Ich behaupte jetzt einfach mal, daß das Interesse an Johnny Cash ohne sein beeindruckendes wie überraschendes Spätwerk heute auf einem deutlich niedrigeren Niveau läge. Ebenso würde sich das alles in einer sehr überschaubaren Altersklasse abspielen. Und auch der Antrieb, Neuauflagen seiner frühen Platten zu initiieren, ließe sich wohl auf reine Liebhaberei reduzieren. Die seit 1994 veröffentlichten „American Recordings“ machten Cash jedoch plötzlich auch für jüngere Generationen interessant und endgültig zum Mythos.

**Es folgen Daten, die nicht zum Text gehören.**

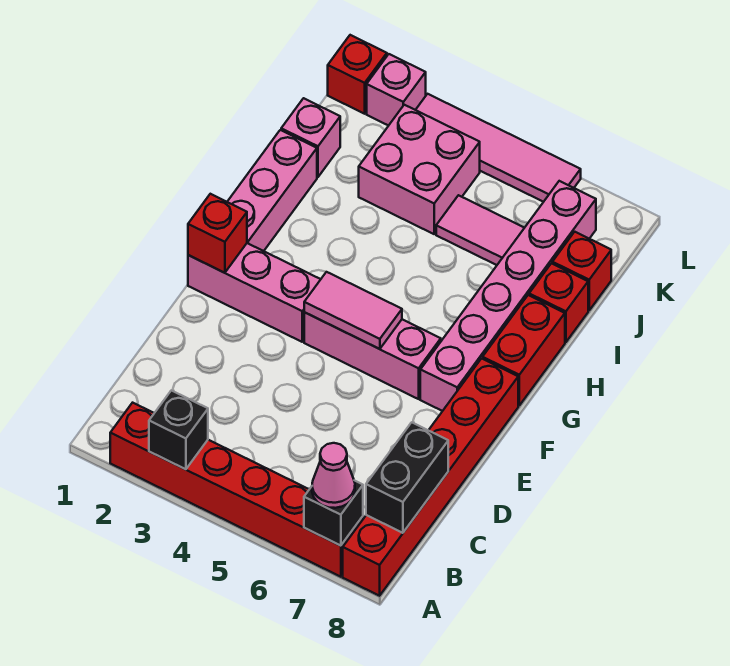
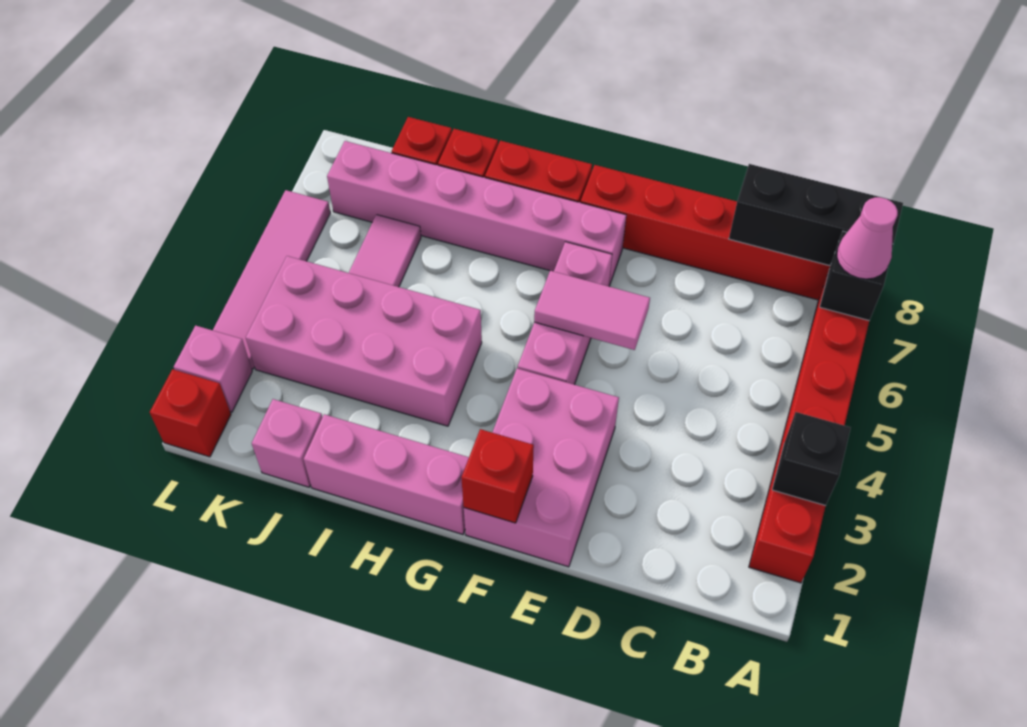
black 1x2 brick [366,422,448,533] -> black 1x3 brick [729,164,903,266]
pink 1x3 brick [188,243,321,342] -> pink 2x3 brick [464,368,619,567]
pink 1x2 tile [304,272,402,349] -> pink 1x2 tile turned to [534,271,650,350]
pink 2x2 brick [359,105,480,234] -> pink 2x4 brick [246,256,482,426]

Es steht nun allerdings zu befürchten, daß die Fortsetzung der äußerst erfolgreichen Serie in Leichenfledderei ausartet. Bevor man also Material aus den dunkelsten Ecken des Archivs zusammenkehrt, sollte man besser über eine angemessene Vinyl-Ausgabe zumindest der ersten drei CDs der „Unearthed“-Box (2003) ernsthaft nachdenken. Es wäre fahrlässig, dieses Feld allein zwielichtigen Geschäftemachern zu überlassen. Das halbe Dutzend „Unearthed“-Aufnahmen, das sich auf der täuschend echt gestalteten Bootleg-LP „American Rarities: Heart Of Gold“ findet, läßt die Wucht der CD-Versionen jedenfalls restlos vermissen.

 

Doch zurück zum Anfang der Geschichte. Johnny Cashs Biographie ist bestens dokumentiert. Wer nicht gern liest, erhält mit dem Film „Walk The Line“ (2005) einen so liebevoll wie detailversessenen Überblick über die frühen Jahre des Künstlers, die Wurzeln seiner Integrität, Bodenständigkeit, Religiosität und Unberechenbarkeit.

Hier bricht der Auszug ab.